[Entrées de données enregistrées]

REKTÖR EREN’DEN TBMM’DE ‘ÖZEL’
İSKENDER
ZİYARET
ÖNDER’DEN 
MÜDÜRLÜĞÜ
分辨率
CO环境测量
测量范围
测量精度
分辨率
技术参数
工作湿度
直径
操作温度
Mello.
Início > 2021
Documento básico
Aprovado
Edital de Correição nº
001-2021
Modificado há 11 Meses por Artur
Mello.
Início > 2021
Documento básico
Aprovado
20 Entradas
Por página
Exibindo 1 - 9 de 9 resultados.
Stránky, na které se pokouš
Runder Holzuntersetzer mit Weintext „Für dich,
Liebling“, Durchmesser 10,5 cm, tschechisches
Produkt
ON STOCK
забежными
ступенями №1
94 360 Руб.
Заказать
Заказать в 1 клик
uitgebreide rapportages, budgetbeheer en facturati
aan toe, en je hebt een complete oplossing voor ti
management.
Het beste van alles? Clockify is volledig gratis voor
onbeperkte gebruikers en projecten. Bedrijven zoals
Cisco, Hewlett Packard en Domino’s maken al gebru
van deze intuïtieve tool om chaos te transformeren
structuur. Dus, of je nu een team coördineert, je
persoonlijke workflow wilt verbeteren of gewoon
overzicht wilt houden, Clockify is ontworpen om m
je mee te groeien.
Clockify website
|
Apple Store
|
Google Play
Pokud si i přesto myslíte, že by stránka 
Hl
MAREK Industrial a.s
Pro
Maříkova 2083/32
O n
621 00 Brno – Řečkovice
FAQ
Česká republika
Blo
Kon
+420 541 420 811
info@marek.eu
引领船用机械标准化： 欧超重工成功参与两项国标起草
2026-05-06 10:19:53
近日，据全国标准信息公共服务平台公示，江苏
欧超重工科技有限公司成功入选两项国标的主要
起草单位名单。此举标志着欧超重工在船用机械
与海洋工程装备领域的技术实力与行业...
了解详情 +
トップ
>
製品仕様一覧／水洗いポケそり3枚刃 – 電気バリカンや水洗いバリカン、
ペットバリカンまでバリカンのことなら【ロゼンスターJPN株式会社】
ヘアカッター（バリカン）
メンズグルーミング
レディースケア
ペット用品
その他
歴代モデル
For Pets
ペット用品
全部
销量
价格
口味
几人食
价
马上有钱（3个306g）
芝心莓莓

Nature de l'exercice: Recopiez à l'identique les lignes des enregistrements, depuis le tout début jusqu'à la ligne contenant « management. », celle-ci comprise.

Réponse à l'exercice:
REKTÖR EREN’DEN TBMM’DE ‘ÖZEL’
İSKENDER
ZİYARET
ÖNDER’DEN 
MÜDÜRLÜĞÜ
分辨率
CO环境测量
测量范围
测量精度
分辨率
技术参数
工作湿度
直径
操作温度
Mello.
Início > 2021
Documento básico
Aprovado
Edital de Correição nº
001-2021
Modificado há 11 Meses por Artur
Mello.
Início > 2021
Documento básico
Aprovado
20 Entradas
Por página
Exibindo 1 - 9 de 9 resultados.
Stránky, na které se pokouš
Runder Holzuntersetzer mit Weintext „Für dich,
Liebling“, Durchmesser 10,5 cm, tschechisches
Produkt
ON STOCK
забежными
ступенями №1
94 360 Руб.
Заказать
Заказать в 1 клик
uitgebreide rapportages, budgetbeheer en facturati
aan toe, en je hebt een complete oplossing voor ti
management.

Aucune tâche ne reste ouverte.